Exercise requirements: Reproduce all of the data below word for word, leaving out the pictures.
BEGIN Record excerpts
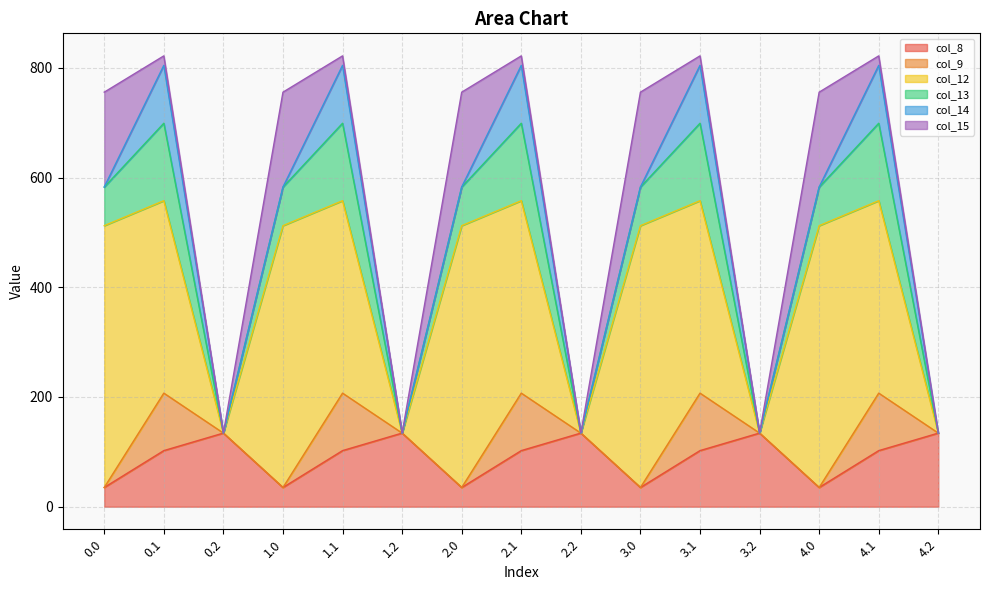

How many lines are shown in the chart?

6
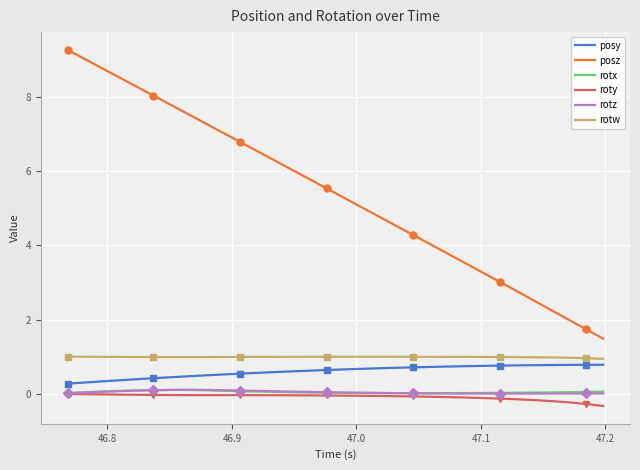

True or false: posz and rotz intersect in this chart.

False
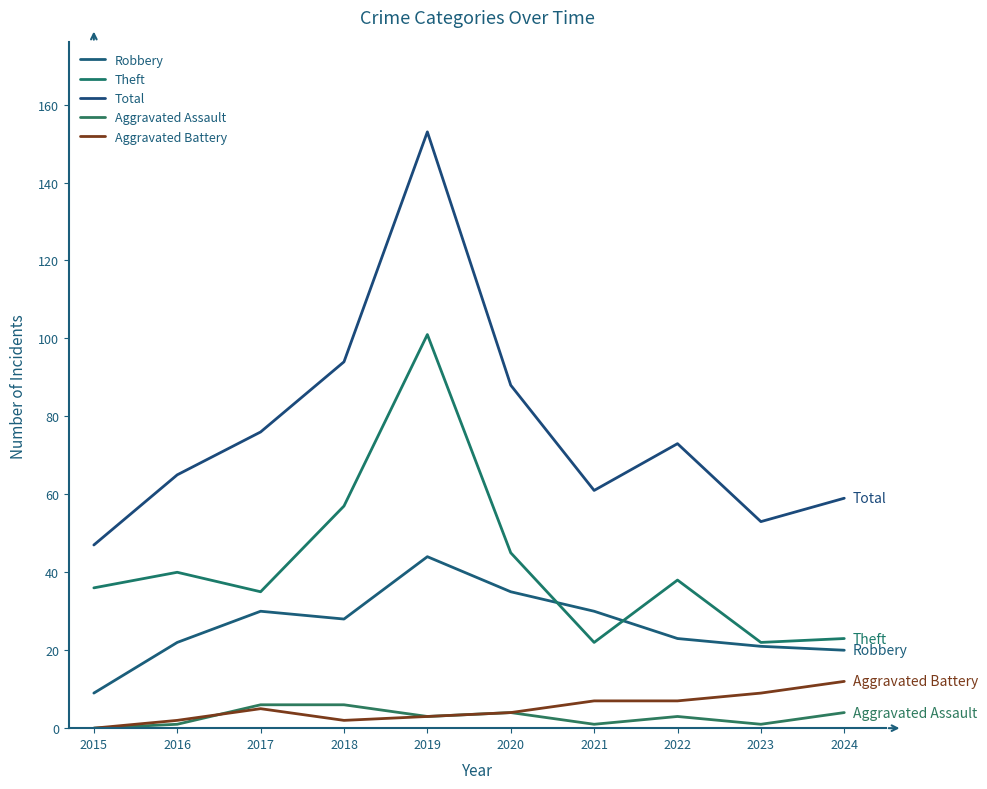

True or false: Theft and Total intersect in this chart.

False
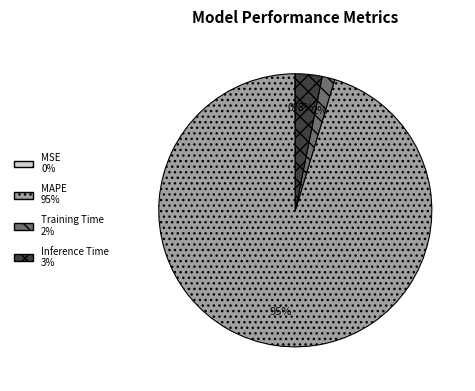

To the nearest percent, what portion does MAPE represent?

95%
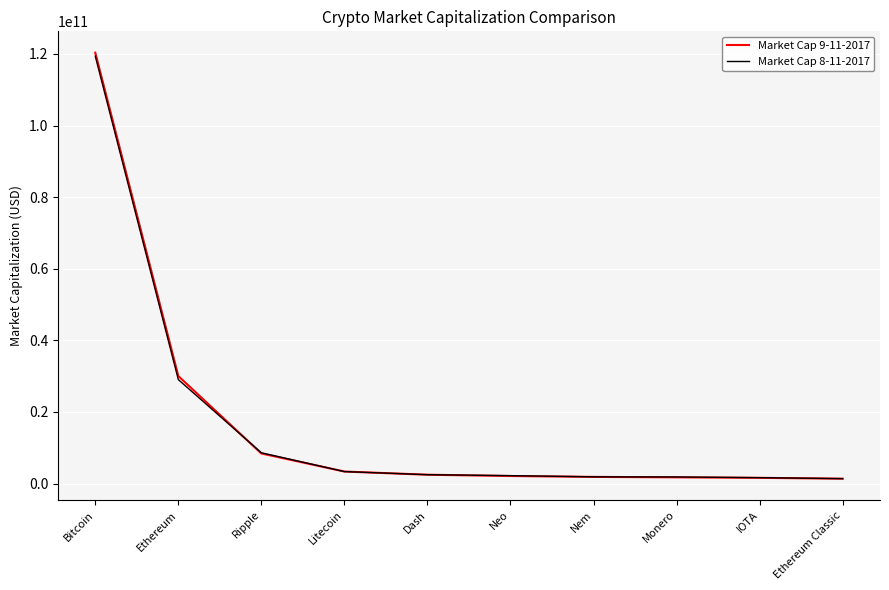

What is the maximum value for Market Cap 9-11-2017?

120378259332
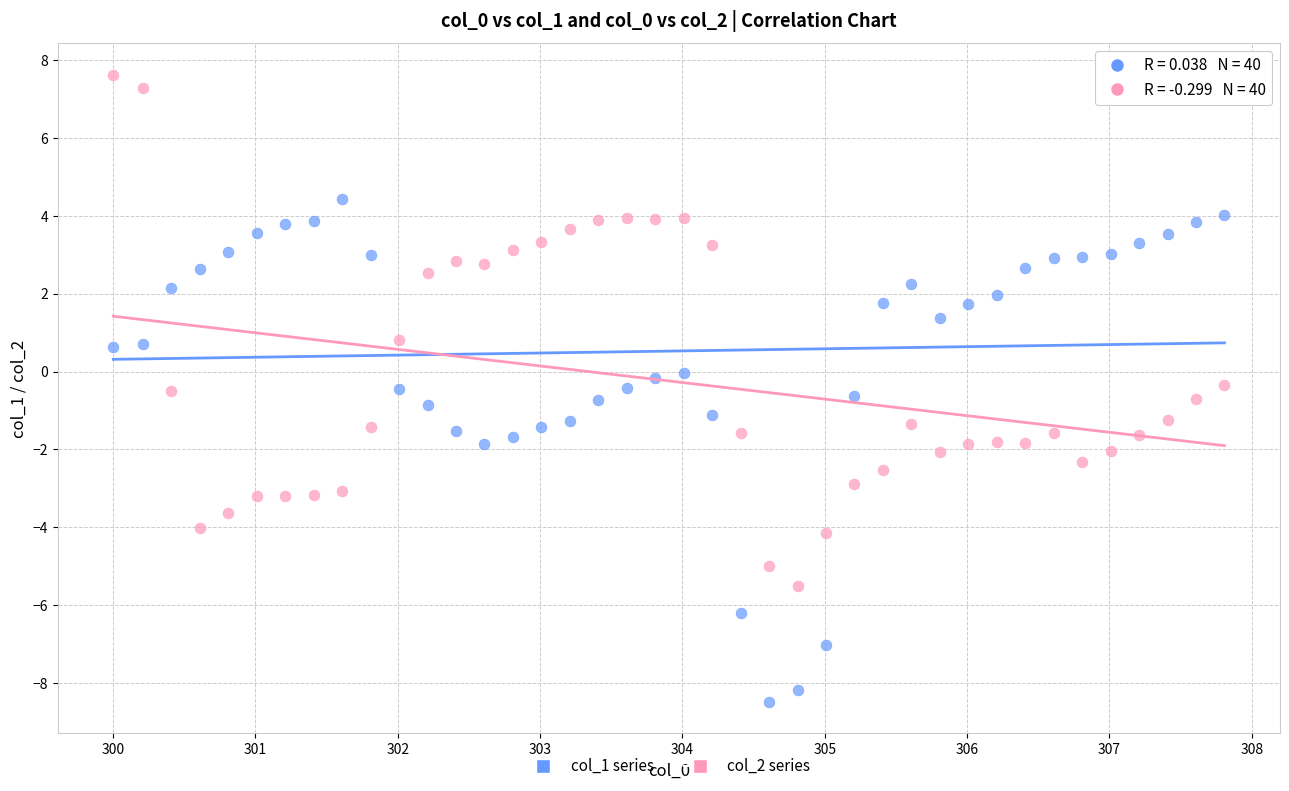

Across all data points, what is the range of X values (max minus min)?

7.8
END Record excerpts
Your response:
How many lines are shown in the chart?

6

True or false: posz and rotz intersect in this chart.

False

True or false: Theft and Total intersect in this chart.

False

To the nearest percent, what portion does MAPE represent?

95%

What is the maximum value for Market Cap 9-11-2017?

120378259332

Across all data points, what is the range of X values (max minus min)?

7.8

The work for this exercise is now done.